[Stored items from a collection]
# # # # # # #
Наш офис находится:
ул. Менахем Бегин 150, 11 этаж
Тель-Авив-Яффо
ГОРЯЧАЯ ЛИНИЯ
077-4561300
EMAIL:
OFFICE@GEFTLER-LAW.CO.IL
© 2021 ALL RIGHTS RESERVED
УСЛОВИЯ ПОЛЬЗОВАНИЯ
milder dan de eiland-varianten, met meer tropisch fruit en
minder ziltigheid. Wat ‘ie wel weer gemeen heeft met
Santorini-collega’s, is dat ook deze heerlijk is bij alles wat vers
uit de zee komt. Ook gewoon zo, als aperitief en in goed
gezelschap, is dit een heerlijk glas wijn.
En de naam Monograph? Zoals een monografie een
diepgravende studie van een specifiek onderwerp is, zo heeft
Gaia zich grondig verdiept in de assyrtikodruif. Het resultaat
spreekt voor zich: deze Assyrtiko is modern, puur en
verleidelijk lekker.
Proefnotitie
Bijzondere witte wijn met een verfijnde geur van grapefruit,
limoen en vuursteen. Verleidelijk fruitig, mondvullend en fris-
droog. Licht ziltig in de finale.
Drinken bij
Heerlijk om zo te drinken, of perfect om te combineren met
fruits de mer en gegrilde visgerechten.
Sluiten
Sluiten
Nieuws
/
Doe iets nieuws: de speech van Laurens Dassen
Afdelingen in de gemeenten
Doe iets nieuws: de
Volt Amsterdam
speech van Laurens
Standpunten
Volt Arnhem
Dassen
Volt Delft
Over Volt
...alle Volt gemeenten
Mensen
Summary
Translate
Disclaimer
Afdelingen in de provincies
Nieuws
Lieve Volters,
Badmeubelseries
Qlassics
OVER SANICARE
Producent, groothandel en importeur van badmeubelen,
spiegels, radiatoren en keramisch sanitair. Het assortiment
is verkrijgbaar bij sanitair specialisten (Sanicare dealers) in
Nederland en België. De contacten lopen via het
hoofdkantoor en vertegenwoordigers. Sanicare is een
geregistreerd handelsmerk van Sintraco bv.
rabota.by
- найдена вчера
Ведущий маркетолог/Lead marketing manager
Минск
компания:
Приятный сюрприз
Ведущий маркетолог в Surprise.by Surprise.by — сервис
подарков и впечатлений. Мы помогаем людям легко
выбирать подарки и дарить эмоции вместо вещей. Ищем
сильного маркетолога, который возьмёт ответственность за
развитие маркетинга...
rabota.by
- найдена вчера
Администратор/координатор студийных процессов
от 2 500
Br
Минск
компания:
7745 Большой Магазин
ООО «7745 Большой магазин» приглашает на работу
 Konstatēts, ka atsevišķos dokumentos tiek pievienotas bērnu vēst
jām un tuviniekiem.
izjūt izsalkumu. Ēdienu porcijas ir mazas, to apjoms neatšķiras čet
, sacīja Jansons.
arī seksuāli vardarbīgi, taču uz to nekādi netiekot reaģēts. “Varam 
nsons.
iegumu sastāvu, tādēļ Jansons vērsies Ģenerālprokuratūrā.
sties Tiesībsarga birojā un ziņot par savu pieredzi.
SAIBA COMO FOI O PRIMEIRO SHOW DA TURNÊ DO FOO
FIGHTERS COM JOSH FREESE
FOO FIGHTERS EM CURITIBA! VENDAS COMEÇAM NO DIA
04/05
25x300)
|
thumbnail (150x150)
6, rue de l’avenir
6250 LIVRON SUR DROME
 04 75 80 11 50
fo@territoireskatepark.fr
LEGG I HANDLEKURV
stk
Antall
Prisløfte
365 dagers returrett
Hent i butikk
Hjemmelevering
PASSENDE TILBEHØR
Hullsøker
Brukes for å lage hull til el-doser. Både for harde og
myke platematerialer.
# # # # # # #
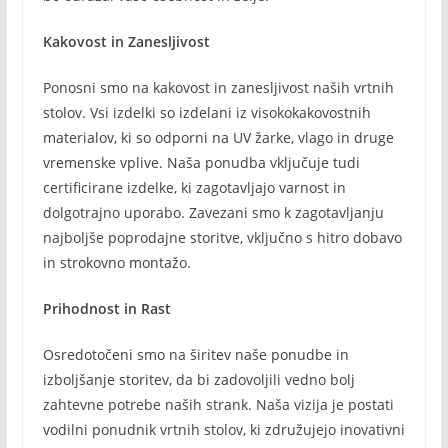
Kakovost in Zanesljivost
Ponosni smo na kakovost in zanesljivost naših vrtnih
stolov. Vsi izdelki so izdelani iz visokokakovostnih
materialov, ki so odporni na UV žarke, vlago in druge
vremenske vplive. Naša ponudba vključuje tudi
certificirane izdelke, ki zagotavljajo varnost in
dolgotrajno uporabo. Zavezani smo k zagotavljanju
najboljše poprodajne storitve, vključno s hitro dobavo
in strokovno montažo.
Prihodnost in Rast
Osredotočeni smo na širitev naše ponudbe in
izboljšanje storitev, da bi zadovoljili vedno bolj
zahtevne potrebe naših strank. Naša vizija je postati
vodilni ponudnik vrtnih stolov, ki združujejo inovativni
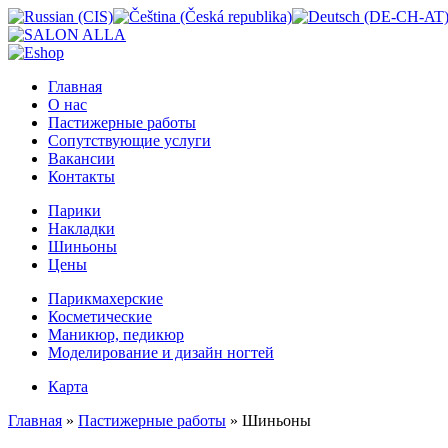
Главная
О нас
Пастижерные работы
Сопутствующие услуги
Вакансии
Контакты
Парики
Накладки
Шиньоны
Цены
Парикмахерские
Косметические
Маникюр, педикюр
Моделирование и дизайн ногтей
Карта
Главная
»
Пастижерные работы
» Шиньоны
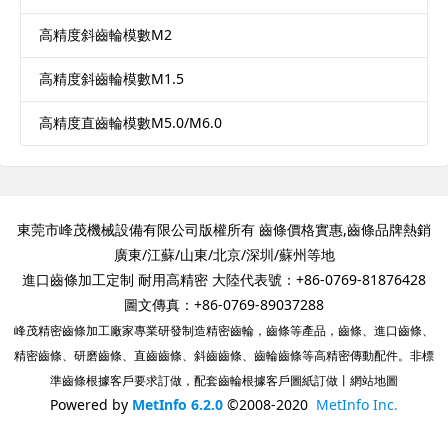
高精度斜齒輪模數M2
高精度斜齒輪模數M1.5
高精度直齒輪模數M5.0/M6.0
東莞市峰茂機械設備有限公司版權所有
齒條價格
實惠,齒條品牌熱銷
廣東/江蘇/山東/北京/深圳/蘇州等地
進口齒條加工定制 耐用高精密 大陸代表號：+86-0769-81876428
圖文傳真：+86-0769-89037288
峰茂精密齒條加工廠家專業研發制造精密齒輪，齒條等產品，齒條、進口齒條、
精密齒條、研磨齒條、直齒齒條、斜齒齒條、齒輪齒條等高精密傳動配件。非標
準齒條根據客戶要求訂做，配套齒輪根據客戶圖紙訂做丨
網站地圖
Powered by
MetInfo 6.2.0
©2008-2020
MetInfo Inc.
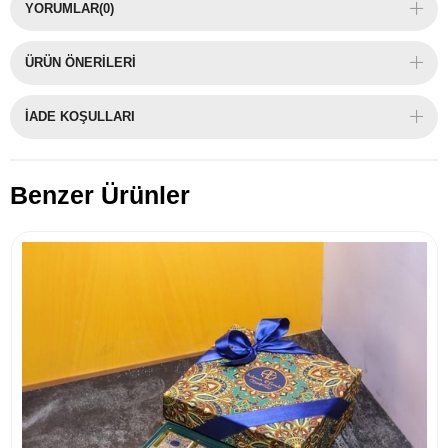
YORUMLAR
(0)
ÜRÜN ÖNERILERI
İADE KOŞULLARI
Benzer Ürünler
# # # # # # #
→ Work instruction:
Transcribe, exactly and without additions, the lines of the records above, beginning with the line that contains "04 75 80 11 50" and ending with the line that contains "myke platematerialer.", both included.

→ Task result:
 04 75 80 11 50
fo@territoireskatepark.fr
LEGG I HANDLEKURV
stk
Antall
Prisløfte
365 dagers returrett
Hent i butikk
Hjemmelevering
PASSENDE TILBEHØR
Hullsøker
Brukes for å lage hull til el-doser. Både for harde og
myke platematerialer.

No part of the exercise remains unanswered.